Travail demandé
Veuillez mettre à jour le passage sur Agar : reprenez tout ce qui va de « Encore, le récit » jusqu'à « le foyer d’Abraham. », en remplaçant « polygamie » par « bigamie ».

Texte de lecture
_ _ _ _ _ _ _
Cette suggestion de Saraï peut nous sembler étrange, mais les archéologues ont retrouvé des écrits provenant de l’époque et du pays d’origine d’Abraham et Sara qui décrivent bien cette coutume qui permettait à une femme stérile de donner une servante à son mari pour que celle-ci fasse des enfants au nom de la femme légitime. (C’est la même coutume que les deux femmes de Jacob suivraient plus tard.)

Mais les choses ne se sont pas passées comme Sara l’avait voulu. La Bible dit :

« Quand [Agar] sut qu’elle attendait un enfant, elle regarda sa maîtresse avec mépris. Saraï dit alors à Abram : À toi de supporter les conséquences de l’injure qui m’est faite ! C’est bien moi qui ai mis mon esclave dans tes bras, mais depuis qu’elle s’est vue enceinte, elle s’est mise à me mépriser. Que le Seigneur soit juge entre toi et moi. Abram lui répondit : C’est ton esclave, elle est en ton pouvoir. Fais ce qui te plaît. Alors Saraï maltraita tellement Agar que celle-ci s’enfuit dans le désert. » (Genèse 16.4-6)

Encore, le récit peut nous sembler un peu étrange. Sara n’est-elle pas injuste en accusant son mari ? En fait, selon la loi de l’époque, la servante était devenue la responsabilité du mari, qui devait donc corriger son manque de respect envers Sara. Abram devait sûrement avoir, comme beaucoup de polygames, des sentiments partagés : de l’amour pour la femme de sa jeunesse, mais aussi une tendresse pour celle qui portait son enfant dans son sein. On voit que les inconvénients de la polygamie n’ont pas tardé à se manifester dans le foyer d’Abraham.

Poursuivons l’histoire dans la Genèse. Agar s’était enfui dans le désert :

« L’ange du Seigneur la vit près de la source qui est sur la route de Chour et lui demanda : “Agar, esclave de Saraï, d’où viens-tu et où vas-tu ?” Elle répondit : “Je me suis enfuie de chez ma maîtresse.” – “Retourne auprès de ta maîtresse, reprit l’ange, et sois-lui soumise. Le Seigneur te donnera des descendants en si grand nombre qu’on ne pourra pas les compter. Tu vas avoir un fils. Tu l’appelleras Ismaël, car le Seigneur a entendu ton cri de détresse. Ton fils sera comme un âne sauvage.” » (Genèse 16.7-12)
_ _ _ _ _ _ _
Extrait des données
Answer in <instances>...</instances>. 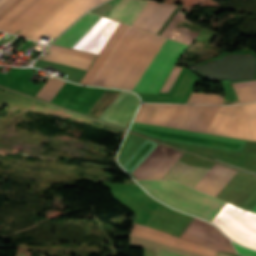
_ _ _ _ _ _ _
Corrigé
Encore, le récit peut nous sembler un peu étrange. Sara n’est-elle pas injuste en accusant son mari ? En fait, selon la loi de l’époque, la servante était devenue la responsabilité du mari, qui devait donc corriger son manque de respect envers Sara. Abram devait sûrement avoir, comme beaucoup de polygames, des sentiments partagés : de l’amour pour la femme de sa jeunesse, mais aussi une tendresse pour celle qui portait son enfant dans son sein. On voit que les inconvénients de la bigamie n’ont pas tardé à se manifester dans le foyer d’Abraham.